Ask Her

Ask Her: AnnaSophia Robb

HER

ANNASOPHIA ROBB The actress starred in the classic remakes of Charlie and the Chocolate Factory and Race to Witch Mountain, the film version of the beloved children’s book Bridge to Terabithia, then later in the critical darling The Way Way Back with Sam Rockwell. Recently, Robb starred in two of Hulu’s most critically acclaimed series: 2019’s The Act and 2020’s Emmy-nominated Little Fires Everywhere. She also led the cast of horror series The Expecting and can currently be seen in both the crime-drama biopic Lansky, alongside Harvey Keitel and Sam Worthington, and the Peacock limited-series Dr. Death, alongside Joshua Jackson, Alec Baldwin, and Christian Slater.

Q:
Do you think the natural but inevitable evolution of a long term relationship is that it changes into a more partner/best friends zone eventually?
A:

I do think in healthy long term relationships that frenetic and obsessive buzz eventually turns into something that’s more under-the-surface. I guess I’d describe it as a subdued bliss, or a groundedness and steady that comes because you trust that the other person loves you as much as you love them. Partner, yes. Best friend zone? No. It should go beyond a zone. If there’s a wall there, then I think that’s an issue.
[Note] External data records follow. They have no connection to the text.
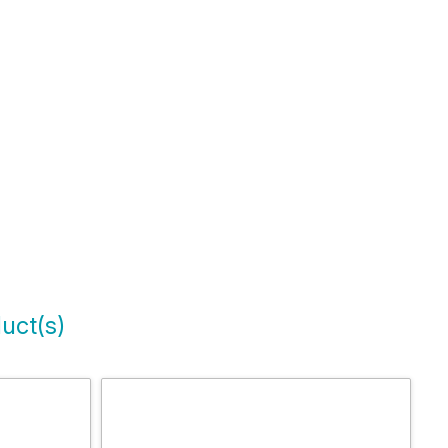
uct(s)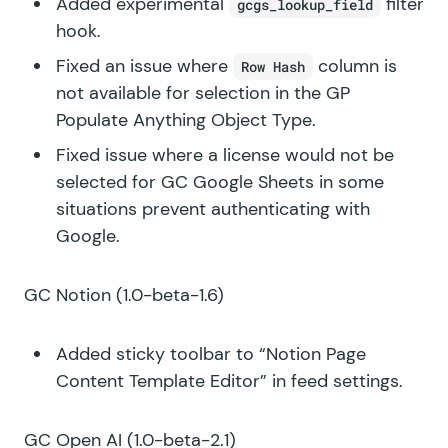
Added experimental
filter
gcgs_lookup_field
hook.
Fixed an issue where
column is
Row Hash
not available for selection in the GP
Populate Anything Object Type.
Fixed issue where a license would not be
selected for GC Google Sheets in some
situations prevent authenticating with
Google.
GC Notion
(1.0-beta-1.6)
Added sticky toolbar to “Notion Page
Content Template Editor” in feed settings.
GC Open AI
(1.0-beta-2.1)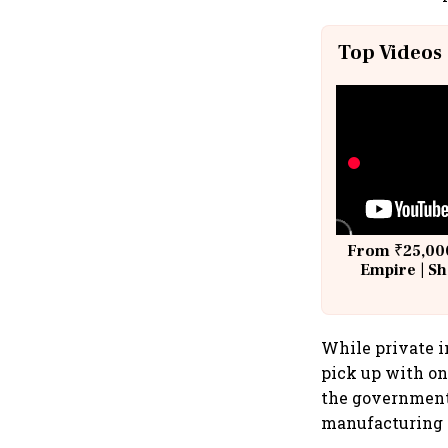
Top Videos
From ₹25,000
Empire | Sh
Building A
While private in
pick up with on
the government'
manufacturing i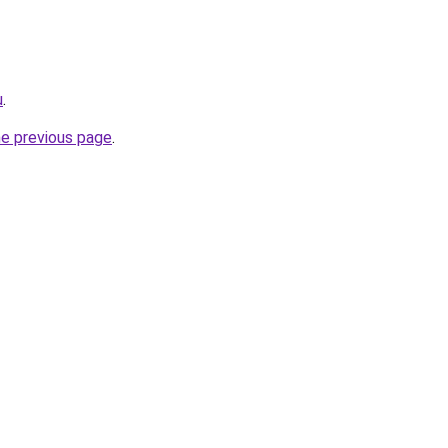
u
.
he previous page
.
The ideal long term relationship, in my mind, would be that we do feel like partners, building each other up and having each other’s backs through all seasons of life. If my partner (who I’ve been with for over five years) still felt like a new boyfriend, I think I’d feel like we hadn’t matured or really understood the deeper parts of one another.
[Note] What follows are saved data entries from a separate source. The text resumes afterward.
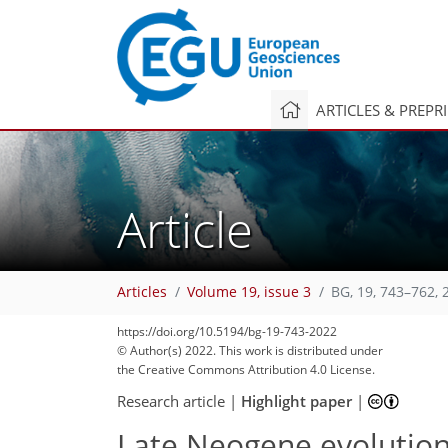
ARTICLES & PREPR
Article
Articles
Volume 19, issue 3
BG, 19, 743–762, 
https://doi.org/10.5194/bg-19-743-2022
© Author(s) 2022. This work is distributed under
the Creative Commons Attribution 4.0 License.
Research article
|
Highlight paper
|
Late Neogene evolutio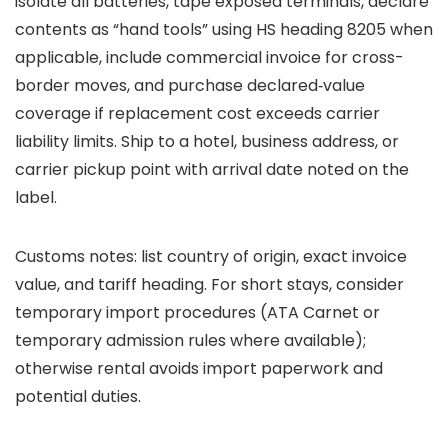
isolate all batteries, tape exposed terminals, declare
contents as “hand tools” using HS heading 8205 when
applicable, include commercial invoice for cross-
border moves, and purchase declared‑value
coverage if replacement cost exceeds carrier
liability limits. Ship to a hotel, business address, or
carrier pickup point with arrival date noted on the
label.
Customs notes: list country of origin, exact invoice
value, and tariff heading. For short stays, consider
temporary import procedures (ATA Carnet or
temporary admission rules where available);
otherwise rental avoids import paperwork and
potential duties.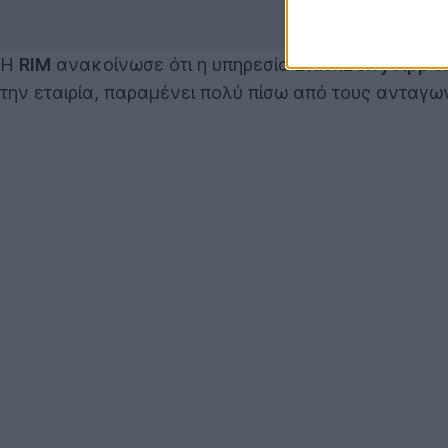
Η
RIM
ανακοίνωσε ότι η υπηρεσία
BlackBerry App W
την εταιρία, παραμένει πολύ πίσω από τους ανταγων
I find it beautiful when couples are best friends, but of course you gotta keep up the spice! And that’s surely possible. It might just take more work than at first, but isn’t that a fun adventure? Working and building something together that is uniquely your own?

My grandparents were together for 64 years, 11 months, and 8 days (my grandpa kept track). They had the healthiest relationship I’ve ever had the privilege of witnessing. By the end, they DEFINITELY acted as partners, but I watched them continue to flirt, in cute little ways, even into their 80s.

For me, I want my partner to be my best friend—especially this past year when we were together 24/7, but also have… physical benefits (lol) that a regular best friend doesn’t. I mean, you’re sharing a life and bed together!

Also, I don’t think it’s fair to expect one person to be all things. Would you want your partner to put all that pressure on you? Sometimes you need other best friends, or friends who are interested in the same hobbies as you, or other friends to make you appreciate why your partner is your partner.